Fantastic, thanks for taking the time to look this over. You're referenced on StackOverflow.com: http://stackoverflow.com/questions/3824125/how-was-the-oracle-padding-attack-on-asp-net-fixed/3824238

eglasius said...

Very nice detailed info, saved me the trouble from opening it :)

As I mentioned in the stackoverflow question @Guest linked to, imho the main fix was to sign any encrypted data that is sent to the browser.

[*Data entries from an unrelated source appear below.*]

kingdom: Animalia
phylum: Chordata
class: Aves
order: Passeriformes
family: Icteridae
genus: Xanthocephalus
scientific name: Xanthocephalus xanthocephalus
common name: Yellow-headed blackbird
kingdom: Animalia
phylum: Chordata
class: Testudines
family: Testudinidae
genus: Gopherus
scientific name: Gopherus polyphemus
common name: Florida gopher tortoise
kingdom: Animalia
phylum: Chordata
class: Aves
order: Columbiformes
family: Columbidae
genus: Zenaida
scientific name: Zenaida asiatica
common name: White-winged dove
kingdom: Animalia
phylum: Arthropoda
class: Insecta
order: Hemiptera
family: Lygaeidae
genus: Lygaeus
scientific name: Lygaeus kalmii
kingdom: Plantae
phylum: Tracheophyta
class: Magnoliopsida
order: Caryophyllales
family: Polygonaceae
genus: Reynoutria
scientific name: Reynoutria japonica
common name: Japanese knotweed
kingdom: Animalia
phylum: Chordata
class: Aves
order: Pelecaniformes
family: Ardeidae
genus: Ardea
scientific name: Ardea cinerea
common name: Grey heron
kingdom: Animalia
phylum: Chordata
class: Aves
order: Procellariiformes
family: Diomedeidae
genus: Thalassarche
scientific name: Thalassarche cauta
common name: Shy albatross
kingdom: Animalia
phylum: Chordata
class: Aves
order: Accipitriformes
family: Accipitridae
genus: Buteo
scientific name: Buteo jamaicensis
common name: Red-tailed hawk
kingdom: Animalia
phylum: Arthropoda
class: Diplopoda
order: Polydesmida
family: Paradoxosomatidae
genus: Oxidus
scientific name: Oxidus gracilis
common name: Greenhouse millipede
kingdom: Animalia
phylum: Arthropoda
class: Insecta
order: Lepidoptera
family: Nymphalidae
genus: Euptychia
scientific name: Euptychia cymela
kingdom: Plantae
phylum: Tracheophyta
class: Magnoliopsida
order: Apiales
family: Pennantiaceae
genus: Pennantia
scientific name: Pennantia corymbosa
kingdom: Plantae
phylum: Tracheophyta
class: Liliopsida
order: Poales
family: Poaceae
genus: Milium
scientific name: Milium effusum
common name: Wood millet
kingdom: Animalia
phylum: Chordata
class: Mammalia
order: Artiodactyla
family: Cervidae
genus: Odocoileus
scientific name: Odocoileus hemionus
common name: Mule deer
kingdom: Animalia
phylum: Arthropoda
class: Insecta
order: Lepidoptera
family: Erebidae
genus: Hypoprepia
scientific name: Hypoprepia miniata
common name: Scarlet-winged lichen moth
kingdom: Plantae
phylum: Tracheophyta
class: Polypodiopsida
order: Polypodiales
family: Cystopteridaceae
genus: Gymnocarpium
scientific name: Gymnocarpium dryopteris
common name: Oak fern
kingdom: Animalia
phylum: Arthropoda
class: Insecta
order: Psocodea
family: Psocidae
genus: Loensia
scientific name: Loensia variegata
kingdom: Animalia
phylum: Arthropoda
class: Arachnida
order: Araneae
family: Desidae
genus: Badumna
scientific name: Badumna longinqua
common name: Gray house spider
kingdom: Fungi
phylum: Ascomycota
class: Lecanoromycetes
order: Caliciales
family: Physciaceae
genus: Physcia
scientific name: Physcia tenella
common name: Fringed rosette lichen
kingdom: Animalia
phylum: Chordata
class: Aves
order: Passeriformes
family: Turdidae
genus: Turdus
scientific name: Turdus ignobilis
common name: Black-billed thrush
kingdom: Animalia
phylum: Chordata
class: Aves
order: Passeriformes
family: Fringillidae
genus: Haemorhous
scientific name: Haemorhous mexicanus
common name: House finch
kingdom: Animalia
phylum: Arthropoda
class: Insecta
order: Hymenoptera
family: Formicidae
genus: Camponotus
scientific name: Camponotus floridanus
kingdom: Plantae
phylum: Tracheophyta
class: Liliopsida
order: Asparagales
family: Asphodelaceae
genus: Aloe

Others are there for compatibility, further try to prevent side channels and take out the unnecessary risk of non js files exposure. Not saying these aren't important, specially since what the impact the researches claimed was only possible because of the web.config exposure and having the machine keys in it: http://eglasius.blogspot.com/2010/09/aspnet-padding-oracle-how-it-relates-to.html. Note that was confirmed in a public tweet response by one of the researches, they didn't break features that had validation until they got the keys from the web.config (which was the default in DotNetNuke, which is supposed to have 600k+ installs out there)

pitz said...

Couple of clarifications:
1) Although calls to EncryptOrDecryptData without specifying an initialization vector type now defaults to IVType.Random, the calls coming from Page and the resource handlers (going through Page) still specify Hash as the IV type.
2) VerifyHashedData is new and doesn't fast-abort on a mismatch. This is not the original padding check that's within the crypto services, so the crypto services are still "susceptible" to timing attacks. However, the HMAC hash verification is performed before the padding check and the attacks would fail there even before reaching the crypto services.

Yaron Naveh said...

WRT preventing leaks. They may have improved it but I do not see how it is possible in 100%. If someone tampers with data (let's say it is not signed) and it is not a valid data for the algorithm to decrypt then this is one type of error. If the data is valid and now the application needs to decide it had decrypted nonsense this is another type. There will always be a side channel (e.g. time) that leaks. Unless they use random sleep?

Also why does using a random IV help? AFAIK the attacker guesses the IV and does not assume anything about it anyway.

Waleed Eissa said...

Great post! Thanks

Min said...

Thank you for this post. We are running something that uses aspnet Membership provider passwords directly, and this was helpful in knowing how to call the changed EncryptOrDecryptData call.